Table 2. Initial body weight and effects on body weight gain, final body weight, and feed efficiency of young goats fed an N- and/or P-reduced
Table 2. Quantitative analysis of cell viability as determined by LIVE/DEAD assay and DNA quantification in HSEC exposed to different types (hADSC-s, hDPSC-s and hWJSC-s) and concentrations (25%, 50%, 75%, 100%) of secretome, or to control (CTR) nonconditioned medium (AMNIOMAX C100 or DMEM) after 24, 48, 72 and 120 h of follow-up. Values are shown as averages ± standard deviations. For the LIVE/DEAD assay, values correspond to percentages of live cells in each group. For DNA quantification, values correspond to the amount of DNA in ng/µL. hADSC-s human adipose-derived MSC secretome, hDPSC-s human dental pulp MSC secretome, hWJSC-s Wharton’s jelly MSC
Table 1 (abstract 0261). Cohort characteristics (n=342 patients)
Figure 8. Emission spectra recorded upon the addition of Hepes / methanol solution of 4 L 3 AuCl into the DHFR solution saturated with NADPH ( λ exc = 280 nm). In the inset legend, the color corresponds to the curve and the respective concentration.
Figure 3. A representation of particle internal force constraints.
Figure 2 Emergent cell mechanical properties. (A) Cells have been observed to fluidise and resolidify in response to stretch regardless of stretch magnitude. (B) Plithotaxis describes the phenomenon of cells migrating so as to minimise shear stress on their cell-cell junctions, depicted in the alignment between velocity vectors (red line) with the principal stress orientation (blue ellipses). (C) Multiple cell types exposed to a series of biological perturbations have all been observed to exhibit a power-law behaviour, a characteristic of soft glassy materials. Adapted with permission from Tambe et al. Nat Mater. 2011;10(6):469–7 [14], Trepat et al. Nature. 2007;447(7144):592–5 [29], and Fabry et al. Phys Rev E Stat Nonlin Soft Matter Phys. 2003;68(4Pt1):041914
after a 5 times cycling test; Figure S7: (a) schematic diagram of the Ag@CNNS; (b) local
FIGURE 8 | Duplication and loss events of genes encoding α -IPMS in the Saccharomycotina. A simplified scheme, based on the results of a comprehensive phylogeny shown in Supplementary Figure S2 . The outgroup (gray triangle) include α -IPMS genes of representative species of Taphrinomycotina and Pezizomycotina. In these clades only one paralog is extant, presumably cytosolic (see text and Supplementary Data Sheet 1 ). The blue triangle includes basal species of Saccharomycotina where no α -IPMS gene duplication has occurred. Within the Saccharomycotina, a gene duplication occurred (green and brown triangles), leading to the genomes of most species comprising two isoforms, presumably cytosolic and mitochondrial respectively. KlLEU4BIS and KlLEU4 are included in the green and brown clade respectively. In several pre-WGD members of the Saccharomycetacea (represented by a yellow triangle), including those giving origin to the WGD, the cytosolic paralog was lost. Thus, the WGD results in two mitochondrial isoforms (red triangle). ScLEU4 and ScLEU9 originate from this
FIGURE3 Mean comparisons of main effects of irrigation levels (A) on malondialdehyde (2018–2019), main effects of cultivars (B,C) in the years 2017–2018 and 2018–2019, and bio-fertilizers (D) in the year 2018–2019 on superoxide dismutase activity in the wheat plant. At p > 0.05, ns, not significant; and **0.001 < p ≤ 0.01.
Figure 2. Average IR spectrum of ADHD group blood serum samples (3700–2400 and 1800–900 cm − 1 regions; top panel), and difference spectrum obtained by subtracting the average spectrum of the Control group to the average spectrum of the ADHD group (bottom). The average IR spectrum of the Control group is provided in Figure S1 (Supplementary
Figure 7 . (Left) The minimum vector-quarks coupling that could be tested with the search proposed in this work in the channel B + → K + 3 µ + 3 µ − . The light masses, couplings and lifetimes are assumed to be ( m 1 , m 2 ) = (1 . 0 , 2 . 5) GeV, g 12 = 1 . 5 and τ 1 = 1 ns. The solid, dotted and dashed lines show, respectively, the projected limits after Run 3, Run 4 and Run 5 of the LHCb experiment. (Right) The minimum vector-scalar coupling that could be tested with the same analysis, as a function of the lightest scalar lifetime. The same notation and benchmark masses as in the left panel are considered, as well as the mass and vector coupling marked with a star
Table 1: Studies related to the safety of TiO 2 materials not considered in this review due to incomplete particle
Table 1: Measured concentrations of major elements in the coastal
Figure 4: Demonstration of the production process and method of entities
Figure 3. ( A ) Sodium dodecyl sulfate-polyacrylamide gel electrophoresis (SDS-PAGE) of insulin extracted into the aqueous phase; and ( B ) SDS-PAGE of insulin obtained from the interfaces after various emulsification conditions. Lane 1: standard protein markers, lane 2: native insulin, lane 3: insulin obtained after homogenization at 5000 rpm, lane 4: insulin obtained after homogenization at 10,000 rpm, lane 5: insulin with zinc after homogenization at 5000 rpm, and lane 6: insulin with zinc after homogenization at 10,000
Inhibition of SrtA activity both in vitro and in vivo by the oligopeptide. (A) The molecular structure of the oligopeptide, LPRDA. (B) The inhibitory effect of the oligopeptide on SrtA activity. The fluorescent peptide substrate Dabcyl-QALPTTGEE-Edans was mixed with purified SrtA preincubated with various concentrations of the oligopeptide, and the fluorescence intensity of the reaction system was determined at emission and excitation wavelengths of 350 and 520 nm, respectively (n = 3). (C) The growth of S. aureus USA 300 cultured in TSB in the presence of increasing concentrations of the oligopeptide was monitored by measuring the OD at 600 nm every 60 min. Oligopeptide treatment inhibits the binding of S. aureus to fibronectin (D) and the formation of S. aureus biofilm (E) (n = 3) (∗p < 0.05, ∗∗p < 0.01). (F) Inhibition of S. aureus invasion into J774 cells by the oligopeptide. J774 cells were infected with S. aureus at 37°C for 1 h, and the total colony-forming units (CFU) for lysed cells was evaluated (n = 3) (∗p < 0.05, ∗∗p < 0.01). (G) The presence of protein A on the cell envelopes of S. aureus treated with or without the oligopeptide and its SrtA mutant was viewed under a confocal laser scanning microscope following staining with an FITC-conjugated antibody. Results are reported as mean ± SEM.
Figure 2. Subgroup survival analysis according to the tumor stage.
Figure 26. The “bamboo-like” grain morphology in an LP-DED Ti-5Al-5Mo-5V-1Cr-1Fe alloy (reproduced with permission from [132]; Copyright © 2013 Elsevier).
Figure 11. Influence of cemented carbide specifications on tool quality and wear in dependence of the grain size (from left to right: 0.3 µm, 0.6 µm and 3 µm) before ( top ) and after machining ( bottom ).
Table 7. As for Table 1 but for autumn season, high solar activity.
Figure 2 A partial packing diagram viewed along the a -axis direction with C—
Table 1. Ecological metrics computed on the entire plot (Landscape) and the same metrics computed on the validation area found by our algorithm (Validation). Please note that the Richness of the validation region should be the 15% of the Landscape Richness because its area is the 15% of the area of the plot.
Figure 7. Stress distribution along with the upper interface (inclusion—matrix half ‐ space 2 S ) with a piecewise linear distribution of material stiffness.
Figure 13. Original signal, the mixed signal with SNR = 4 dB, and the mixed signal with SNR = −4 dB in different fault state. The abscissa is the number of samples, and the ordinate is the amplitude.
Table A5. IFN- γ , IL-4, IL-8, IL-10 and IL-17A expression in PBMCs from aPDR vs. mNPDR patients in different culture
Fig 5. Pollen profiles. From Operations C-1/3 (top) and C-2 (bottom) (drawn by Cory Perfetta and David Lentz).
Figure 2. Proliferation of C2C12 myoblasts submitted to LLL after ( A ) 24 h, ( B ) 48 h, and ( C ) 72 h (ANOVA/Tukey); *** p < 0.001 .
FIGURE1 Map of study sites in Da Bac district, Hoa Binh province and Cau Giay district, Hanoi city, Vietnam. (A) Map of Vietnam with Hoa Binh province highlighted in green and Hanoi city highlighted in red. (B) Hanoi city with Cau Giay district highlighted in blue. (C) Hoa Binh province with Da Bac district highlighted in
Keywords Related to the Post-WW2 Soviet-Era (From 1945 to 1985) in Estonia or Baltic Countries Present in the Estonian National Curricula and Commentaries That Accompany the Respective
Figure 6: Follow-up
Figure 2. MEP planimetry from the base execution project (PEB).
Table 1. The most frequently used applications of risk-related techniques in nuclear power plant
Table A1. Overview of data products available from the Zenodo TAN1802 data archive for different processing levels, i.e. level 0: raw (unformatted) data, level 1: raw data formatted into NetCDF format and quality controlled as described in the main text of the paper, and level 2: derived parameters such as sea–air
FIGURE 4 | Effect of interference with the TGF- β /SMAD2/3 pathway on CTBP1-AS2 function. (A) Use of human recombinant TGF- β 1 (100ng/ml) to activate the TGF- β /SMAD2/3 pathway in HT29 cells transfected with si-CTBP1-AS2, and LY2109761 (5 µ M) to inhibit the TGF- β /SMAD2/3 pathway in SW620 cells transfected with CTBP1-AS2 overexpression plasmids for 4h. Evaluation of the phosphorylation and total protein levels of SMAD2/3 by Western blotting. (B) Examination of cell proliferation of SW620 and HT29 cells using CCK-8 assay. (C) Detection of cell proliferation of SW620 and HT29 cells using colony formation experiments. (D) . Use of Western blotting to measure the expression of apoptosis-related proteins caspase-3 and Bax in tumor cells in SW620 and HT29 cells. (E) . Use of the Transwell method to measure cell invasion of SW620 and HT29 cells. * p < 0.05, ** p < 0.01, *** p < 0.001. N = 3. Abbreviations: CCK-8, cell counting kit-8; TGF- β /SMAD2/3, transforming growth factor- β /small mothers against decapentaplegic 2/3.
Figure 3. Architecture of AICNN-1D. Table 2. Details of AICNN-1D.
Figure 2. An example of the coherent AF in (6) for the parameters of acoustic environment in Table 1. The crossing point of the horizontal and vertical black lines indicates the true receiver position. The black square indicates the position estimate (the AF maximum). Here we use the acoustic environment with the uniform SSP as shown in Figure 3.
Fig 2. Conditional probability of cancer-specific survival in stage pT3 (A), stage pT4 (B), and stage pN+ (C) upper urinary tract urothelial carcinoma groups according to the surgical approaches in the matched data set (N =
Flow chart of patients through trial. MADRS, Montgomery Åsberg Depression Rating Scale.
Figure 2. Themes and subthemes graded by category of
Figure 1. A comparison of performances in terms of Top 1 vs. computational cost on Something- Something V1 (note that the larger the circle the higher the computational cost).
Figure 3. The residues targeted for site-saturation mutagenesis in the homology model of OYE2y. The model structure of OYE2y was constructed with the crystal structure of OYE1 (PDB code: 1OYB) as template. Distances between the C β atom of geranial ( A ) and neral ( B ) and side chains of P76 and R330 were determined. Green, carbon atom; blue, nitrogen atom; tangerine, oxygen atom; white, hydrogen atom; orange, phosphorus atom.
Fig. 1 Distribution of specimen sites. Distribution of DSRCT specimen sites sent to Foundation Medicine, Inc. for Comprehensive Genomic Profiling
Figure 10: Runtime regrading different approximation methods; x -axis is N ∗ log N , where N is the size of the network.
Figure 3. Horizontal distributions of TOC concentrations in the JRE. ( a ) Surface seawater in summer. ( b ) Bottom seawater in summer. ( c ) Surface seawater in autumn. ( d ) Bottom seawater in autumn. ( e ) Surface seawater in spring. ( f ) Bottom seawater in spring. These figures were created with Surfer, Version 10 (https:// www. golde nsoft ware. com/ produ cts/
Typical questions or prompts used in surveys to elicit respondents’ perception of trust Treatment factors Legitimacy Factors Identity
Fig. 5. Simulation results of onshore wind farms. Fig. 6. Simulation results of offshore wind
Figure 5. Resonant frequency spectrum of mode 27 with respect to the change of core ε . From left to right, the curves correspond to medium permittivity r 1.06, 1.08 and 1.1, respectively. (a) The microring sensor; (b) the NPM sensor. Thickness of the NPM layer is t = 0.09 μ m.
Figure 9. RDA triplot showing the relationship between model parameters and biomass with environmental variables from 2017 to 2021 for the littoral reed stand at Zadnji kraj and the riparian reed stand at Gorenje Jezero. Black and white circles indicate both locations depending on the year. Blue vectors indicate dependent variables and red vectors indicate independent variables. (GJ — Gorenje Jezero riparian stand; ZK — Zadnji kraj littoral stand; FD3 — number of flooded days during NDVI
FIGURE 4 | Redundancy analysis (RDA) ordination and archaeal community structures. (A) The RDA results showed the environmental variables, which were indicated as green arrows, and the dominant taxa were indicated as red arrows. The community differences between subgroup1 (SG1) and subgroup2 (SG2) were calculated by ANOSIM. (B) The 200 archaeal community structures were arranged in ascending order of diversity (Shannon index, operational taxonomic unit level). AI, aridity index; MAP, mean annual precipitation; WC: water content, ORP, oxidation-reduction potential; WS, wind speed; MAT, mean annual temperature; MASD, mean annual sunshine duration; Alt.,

» Exercise: Using the listing above, return word for word each line from the one that has "Table 1. The most" through the one that has "Table A1. Overview", and no line outside that range.

» Answer section:
Table 1. The most frequently used applications of risk-related techniques in nuclear power plant
Table A1. Overview of data products available from the Zenodo TAN1802 data archive for different processing levels, i.e. level 0: raw (unformatted) data, level 1: raw data formatted into NetCDF format and quality controlled as described in the main text of the paper, and level 2: derived parameters such as sea–air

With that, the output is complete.